Int’l Conference: Regional Dynamics and Strategic Concerns in South Asia
Deputy Secretary-General, Shanghai Cooperation Organization (SCO) Vladimir Potapenko, Wednesday, said that the armed confrontation in Afghanistan remained the main destabilizing factor in South Asia. SCO member states are interested in Afghanistan as a peaceful and neutral country that respects and observes human rights and freedoms, and maintaining friendly relations with its neighbors.
While addressing international conference on Regional Dynamic and Strategic Concerns in South Asia, he highlighted that the Astana declaration resolutely supported the efforts of the Government and the people of Afghanistan aimed at asserting a peaceful and stable state free of terrorism, extremism and illegal drug trafficking based on the United Nations’ central coordinating role in international efforts to stabilize the country and ensure its development.
He observed that Kabul was being provided wide-scale assistance in areas as defense, law enforcement, transport development, energy, anti-drug operations, training national experts, etc., both on bilateral and multilateral bases. The SCO members take an active part in a number of important international regional projects that also involve Afghanistan.
Sharing Pakistan’s concerns on India’s influence in Afghanistan, Ambassador (R) Rustam Shah Mohmand, Former Ambassador of Pakistan to Afghanistan, said that the ongoing conflict has multidimensional implications for the former – from a stabilized border to acts of terrorism; decrease in the volume of bilateral trade to the plight of both refugees and returnees.

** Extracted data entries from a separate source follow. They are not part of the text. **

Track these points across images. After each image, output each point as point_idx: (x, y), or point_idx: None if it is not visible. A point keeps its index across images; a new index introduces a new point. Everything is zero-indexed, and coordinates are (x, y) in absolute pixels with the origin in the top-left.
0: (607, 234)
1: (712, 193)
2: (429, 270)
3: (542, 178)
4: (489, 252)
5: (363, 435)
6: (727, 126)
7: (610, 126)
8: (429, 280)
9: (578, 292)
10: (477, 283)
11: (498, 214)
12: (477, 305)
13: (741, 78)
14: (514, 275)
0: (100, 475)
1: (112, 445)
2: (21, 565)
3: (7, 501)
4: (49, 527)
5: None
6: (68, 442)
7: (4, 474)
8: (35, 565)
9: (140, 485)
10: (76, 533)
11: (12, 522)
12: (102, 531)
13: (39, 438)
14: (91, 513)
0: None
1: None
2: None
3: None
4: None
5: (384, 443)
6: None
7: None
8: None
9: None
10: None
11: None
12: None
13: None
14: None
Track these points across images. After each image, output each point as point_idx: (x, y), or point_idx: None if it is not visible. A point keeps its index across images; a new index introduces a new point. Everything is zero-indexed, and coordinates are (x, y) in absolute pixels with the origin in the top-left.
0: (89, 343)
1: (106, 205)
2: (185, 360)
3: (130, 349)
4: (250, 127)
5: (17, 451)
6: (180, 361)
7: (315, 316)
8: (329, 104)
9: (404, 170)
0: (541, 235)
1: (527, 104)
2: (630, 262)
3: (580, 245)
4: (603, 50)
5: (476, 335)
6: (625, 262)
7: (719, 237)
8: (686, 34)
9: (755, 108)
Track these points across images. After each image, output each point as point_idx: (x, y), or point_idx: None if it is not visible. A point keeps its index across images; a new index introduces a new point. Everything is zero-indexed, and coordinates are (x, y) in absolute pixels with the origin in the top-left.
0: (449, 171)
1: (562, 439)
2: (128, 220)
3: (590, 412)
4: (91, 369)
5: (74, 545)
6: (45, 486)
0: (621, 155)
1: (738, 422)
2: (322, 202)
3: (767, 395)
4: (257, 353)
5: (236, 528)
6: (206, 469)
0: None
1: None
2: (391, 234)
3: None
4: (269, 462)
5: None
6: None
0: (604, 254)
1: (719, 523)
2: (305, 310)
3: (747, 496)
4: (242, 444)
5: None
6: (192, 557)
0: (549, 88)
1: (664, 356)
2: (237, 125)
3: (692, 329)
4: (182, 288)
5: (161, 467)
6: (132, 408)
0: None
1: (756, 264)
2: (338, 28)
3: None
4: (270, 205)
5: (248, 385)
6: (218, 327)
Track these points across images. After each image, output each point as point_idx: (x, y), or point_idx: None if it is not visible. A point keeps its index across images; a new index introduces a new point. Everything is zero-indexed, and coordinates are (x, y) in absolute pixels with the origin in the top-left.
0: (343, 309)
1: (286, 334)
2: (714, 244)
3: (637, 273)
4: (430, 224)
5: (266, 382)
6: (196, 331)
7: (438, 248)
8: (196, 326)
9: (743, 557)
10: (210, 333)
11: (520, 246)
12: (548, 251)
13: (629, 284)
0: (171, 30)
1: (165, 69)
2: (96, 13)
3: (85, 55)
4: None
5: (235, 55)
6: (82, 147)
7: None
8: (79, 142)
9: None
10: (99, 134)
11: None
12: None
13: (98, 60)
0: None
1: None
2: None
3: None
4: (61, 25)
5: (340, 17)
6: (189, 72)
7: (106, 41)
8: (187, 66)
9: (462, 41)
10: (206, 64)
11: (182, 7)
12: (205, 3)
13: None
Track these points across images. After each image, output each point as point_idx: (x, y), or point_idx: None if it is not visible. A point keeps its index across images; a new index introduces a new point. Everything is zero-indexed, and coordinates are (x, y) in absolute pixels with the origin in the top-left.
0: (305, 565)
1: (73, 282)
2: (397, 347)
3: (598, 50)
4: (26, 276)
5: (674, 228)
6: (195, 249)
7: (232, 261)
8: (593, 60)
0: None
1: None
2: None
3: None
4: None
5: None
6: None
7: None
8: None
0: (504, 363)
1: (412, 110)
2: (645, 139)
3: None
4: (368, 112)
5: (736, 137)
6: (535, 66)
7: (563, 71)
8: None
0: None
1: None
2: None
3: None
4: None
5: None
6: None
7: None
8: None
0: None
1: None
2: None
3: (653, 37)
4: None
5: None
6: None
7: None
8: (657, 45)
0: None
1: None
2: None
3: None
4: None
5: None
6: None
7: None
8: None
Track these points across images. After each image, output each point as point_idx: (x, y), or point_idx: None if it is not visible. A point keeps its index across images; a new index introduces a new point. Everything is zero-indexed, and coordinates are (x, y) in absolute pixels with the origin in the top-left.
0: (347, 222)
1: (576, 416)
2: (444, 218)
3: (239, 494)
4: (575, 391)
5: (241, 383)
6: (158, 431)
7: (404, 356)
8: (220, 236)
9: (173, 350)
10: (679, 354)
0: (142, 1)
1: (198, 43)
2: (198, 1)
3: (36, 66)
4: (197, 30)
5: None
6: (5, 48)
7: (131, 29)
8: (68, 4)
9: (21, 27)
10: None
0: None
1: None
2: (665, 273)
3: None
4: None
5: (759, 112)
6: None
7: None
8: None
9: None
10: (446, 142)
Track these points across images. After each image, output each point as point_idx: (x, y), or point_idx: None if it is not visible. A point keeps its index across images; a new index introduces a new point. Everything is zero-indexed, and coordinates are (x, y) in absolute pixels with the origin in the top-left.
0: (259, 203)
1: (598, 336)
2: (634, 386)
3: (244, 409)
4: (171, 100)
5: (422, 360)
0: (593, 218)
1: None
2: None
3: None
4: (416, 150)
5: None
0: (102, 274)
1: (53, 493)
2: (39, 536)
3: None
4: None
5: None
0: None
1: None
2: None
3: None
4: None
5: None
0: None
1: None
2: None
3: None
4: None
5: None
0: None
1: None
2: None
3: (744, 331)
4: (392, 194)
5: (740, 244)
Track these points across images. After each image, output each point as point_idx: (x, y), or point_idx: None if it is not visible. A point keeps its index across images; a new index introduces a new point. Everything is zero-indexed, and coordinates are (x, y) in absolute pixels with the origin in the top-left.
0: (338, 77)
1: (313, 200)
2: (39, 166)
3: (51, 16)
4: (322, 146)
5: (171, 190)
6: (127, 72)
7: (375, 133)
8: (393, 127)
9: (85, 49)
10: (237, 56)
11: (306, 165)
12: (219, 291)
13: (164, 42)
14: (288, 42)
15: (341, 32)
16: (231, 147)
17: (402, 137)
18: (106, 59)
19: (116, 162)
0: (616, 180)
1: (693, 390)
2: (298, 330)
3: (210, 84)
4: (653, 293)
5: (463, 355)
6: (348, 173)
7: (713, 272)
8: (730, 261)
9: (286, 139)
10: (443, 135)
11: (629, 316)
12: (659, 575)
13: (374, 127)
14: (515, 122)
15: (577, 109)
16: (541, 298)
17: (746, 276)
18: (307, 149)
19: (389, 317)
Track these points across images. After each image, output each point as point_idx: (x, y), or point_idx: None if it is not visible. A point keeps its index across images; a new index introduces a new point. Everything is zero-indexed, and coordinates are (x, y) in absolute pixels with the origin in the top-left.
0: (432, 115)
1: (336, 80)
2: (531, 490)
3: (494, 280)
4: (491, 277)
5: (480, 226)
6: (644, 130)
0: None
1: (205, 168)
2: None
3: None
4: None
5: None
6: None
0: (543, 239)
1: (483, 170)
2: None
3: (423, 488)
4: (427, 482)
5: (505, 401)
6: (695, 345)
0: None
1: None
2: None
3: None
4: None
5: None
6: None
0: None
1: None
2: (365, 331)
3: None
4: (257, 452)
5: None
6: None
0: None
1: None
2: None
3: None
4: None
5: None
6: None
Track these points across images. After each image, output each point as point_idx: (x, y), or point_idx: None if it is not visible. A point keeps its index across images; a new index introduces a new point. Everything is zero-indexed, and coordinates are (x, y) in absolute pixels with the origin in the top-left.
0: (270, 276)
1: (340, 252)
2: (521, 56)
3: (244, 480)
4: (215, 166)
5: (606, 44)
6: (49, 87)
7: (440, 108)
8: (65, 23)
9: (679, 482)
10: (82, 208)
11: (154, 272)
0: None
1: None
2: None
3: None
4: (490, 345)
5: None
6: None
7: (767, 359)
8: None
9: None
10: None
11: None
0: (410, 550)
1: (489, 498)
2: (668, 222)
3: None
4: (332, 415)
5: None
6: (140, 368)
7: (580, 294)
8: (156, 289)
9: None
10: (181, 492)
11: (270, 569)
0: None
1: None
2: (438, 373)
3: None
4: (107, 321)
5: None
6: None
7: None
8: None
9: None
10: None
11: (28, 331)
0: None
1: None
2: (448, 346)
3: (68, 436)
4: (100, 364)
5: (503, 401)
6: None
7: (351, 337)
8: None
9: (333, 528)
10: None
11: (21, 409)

Dr. Attaullah Wahidyar, Senior Advisor from the Ministry of Education, Kabul, discussing the ingress of non-state actors in South Asia was of the view that Daesh, Islamic State or ISIS are all part of the same ‘terrorism industry’. However, he felt that while the entire globe hosts such agar plates like the Islamic State of Iraq, Asia in general and central Asia specifically seems to be more generous where ISIS has over 8000 recruits.
Ambassador (R) Mohammad Sadiq, Former National Security Secretary and Ambassador of Pakistan to Afghanistan, Government of Pakistan, while chairing the session “Strategic Situation in Afghanistan and its Regional Implications” said that while the stalemate in Afghanistan is not going to end soon, there are clear ethnic fault-lines which the Taliban cannot cross.
Professor Dr Pervaiz Iqbal Cheema, Dean, Faculty of Contemporary Sciences, National Defence University provided a comprehensive overview of the Jammu and Kashmir dispute and said that in the aftermath of the cold-blooded murder of Burhan Muzaffar Wani, a wave of carnage has been unleashed by India across the occupied Valley. In his concluding Vote of Thanks, Ambassador (R) Abdul Basit, President, IPRI was optimistic that the deliberations which emerged out of the conference had the potential to chalk out future trajectories for Pakistan’s foreign policy in a highly dynamic geographic and strategic environment. ‘The Kashmir issue remains the core bone of contention between Pakistan and India – peace in the region is dependent on its amicable and just resolution.